---------- Entries shown
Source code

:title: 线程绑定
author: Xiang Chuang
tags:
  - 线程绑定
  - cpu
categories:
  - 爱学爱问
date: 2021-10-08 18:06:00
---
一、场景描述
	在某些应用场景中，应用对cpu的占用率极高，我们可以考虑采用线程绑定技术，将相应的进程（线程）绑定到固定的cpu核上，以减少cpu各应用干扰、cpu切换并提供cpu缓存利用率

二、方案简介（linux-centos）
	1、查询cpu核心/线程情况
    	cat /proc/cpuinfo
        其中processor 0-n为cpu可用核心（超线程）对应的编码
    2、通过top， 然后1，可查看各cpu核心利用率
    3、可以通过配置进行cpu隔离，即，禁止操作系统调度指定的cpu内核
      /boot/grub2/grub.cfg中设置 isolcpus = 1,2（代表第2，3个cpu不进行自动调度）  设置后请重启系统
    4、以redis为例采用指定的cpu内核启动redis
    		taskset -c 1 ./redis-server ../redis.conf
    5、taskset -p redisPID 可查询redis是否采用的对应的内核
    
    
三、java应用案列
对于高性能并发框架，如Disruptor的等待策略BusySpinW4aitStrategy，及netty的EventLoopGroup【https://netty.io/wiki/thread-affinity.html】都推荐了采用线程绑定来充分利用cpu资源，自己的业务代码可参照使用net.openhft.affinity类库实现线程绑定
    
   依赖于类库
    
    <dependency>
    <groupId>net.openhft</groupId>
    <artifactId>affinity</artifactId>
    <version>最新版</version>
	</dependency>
--------------------
> **Problem requirements**
Of the lines above, show those in which "affinity" appears.

> **Exercise response**
对于高性能并发框架，如Disruptor的等待策略BusySpinW4aitStrategy，及netty的EventLoopGroup【https://netty.io/wiki/thread-affinity.html】都推荐了采用线程绑定来充分利用cpu资源，自己的业务代码可参照使用net.openhft.affinity类库实现线程绑定
    <artifactId>affinity</artifactId>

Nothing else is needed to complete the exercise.